Identify each line below containing the string "pose", treating uppercase and lowercase as different, and copy those lines out.

[Stored items]
***

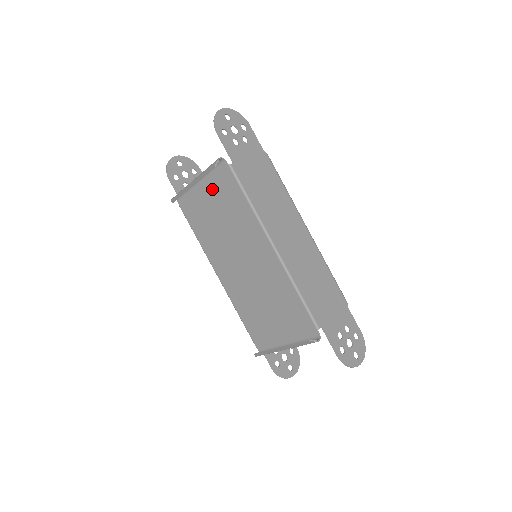
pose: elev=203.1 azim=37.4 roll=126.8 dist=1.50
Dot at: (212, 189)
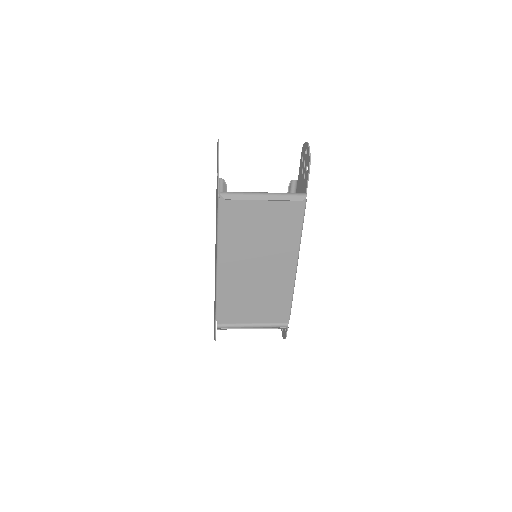
Dot at: (273, 206)
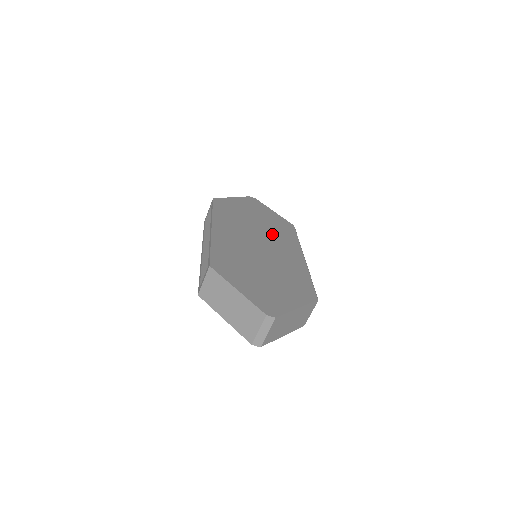
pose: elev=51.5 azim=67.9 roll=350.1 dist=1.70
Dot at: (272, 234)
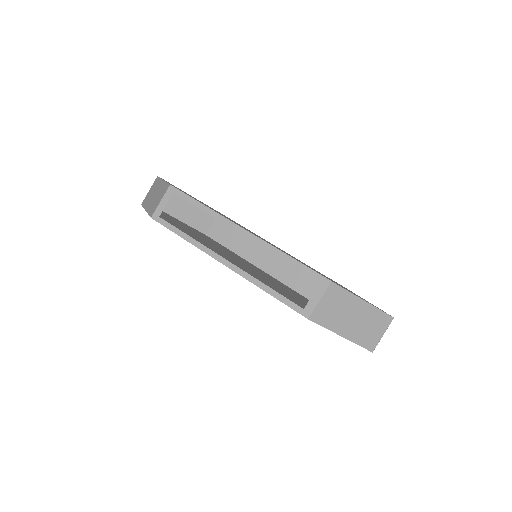
Dot at: occluded
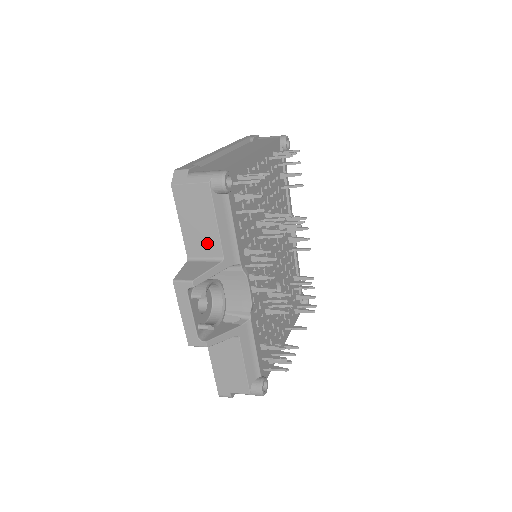
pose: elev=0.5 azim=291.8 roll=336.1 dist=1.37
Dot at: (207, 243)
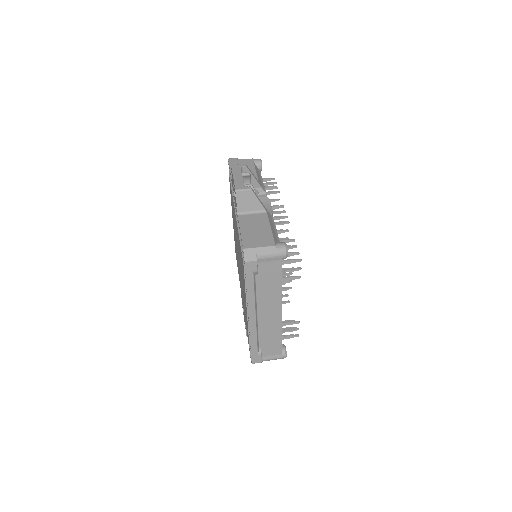
Dot at: occluded
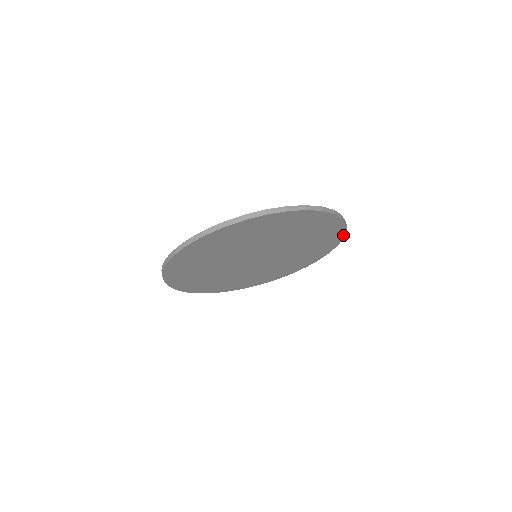
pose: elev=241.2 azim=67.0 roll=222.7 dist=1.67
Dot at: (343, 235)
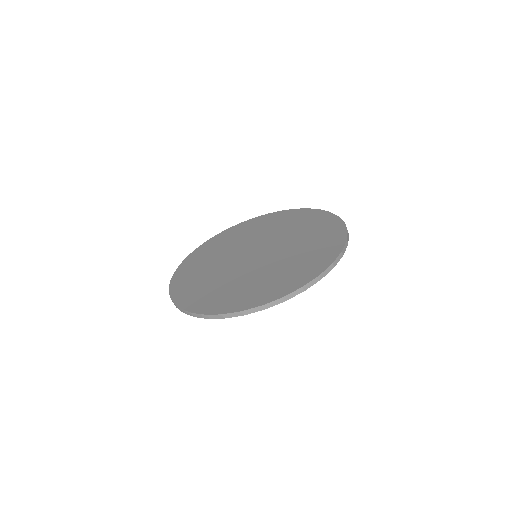
Dot at: occluded
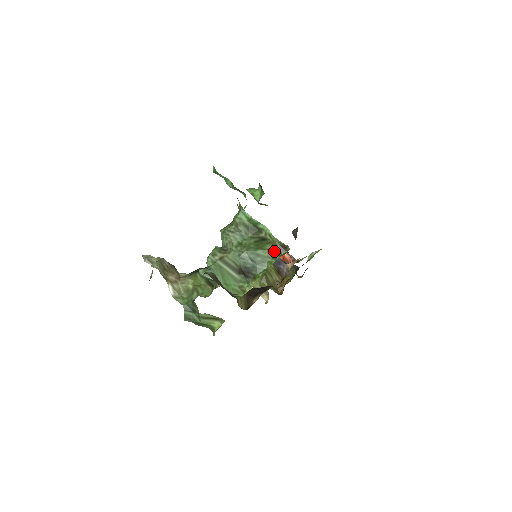
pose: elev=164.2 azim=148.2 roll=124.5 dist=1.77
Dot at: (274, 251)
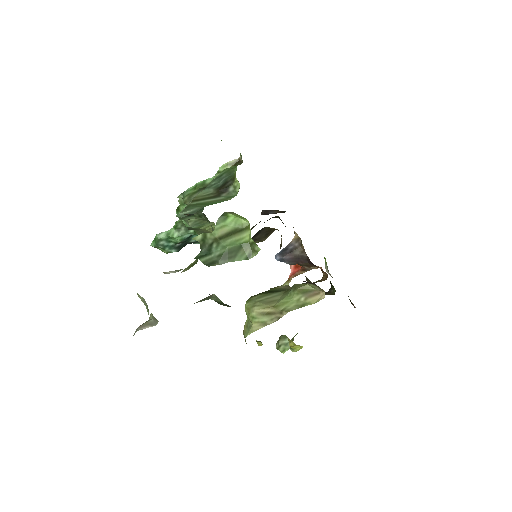
Dot at: (232, 167)
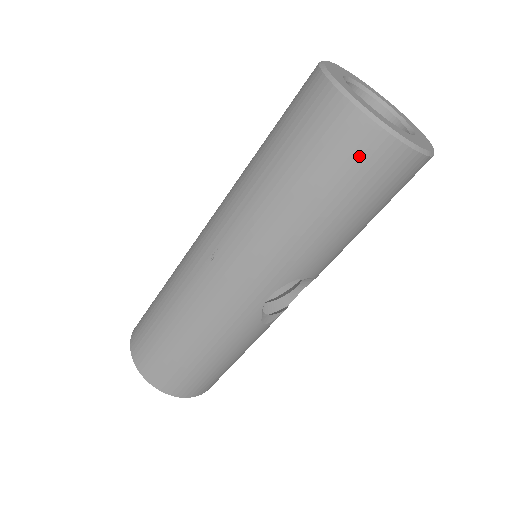
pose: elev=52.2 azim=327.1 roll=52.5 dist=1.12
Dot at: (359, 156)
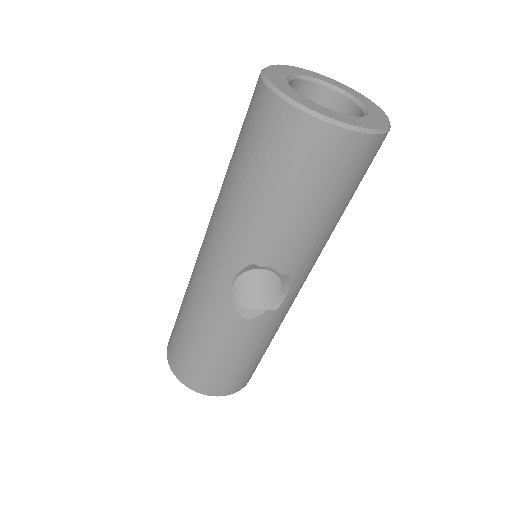
Dot at: (269, 127)
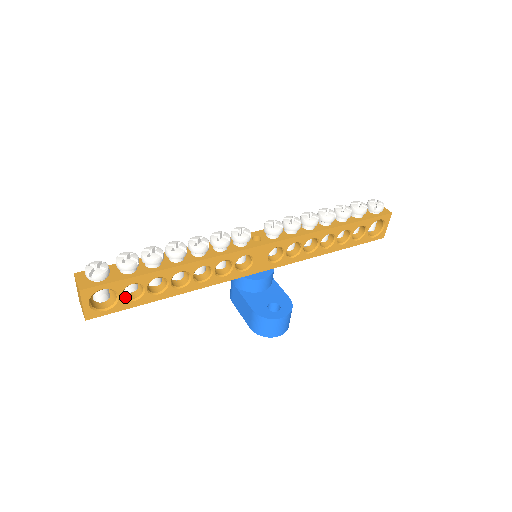
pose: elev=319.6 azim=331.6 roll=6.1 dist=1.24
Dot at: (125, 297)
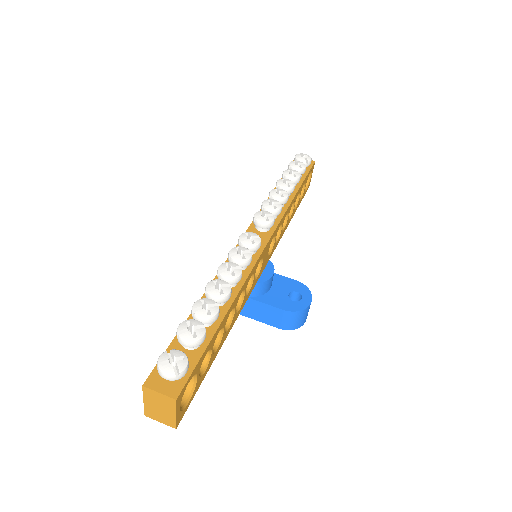
Dot at: occluded
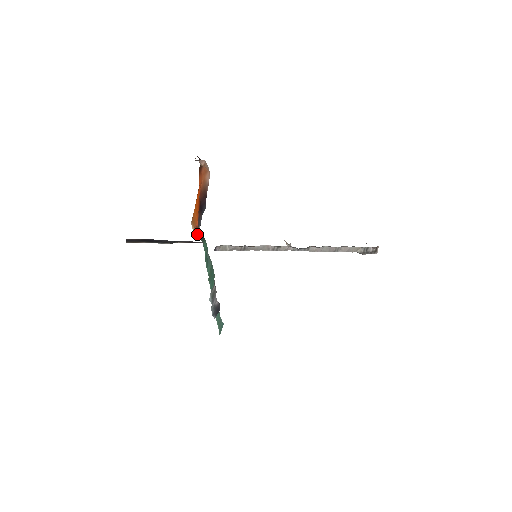
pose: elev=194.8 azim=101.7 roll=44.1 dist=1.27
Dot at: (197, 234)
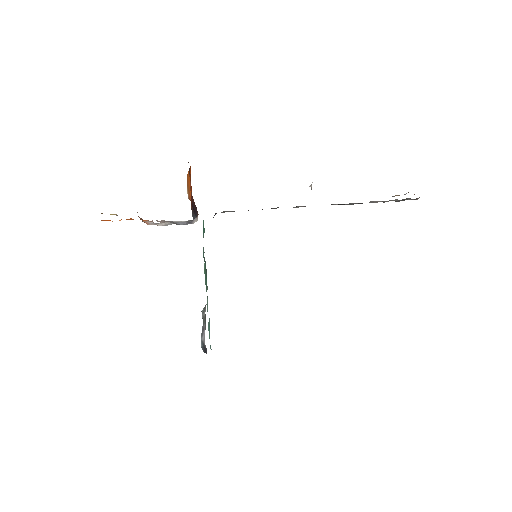
Dot at: occluded
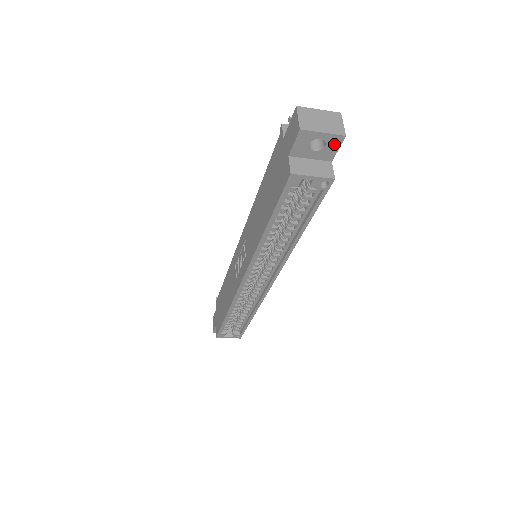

***

WRITTEN RESPONSE:
pose: elev=203.1 azim=37.4 roll=126.8 dist=1.50
pose: elev=51.5 azim=67.9 roll=350.1 dist=1.70
pose: elev=0.5 azim=291.8 roll=336.1 dist=1.37
pose: elev=241.2 azim=67.0 roll=222.7 dist=1.67
pose: elev=164.2 azim=148.2 roll=124.5 dist=1.77
pose: elev=52.2 azim=327.1 roll=52.5 dist=1.12
pose: elev=319.6 azim=331.6 roll=6.1 dist=1.24
pose: elev=194.8 azim=101.7 roll=44.1 dist=1.27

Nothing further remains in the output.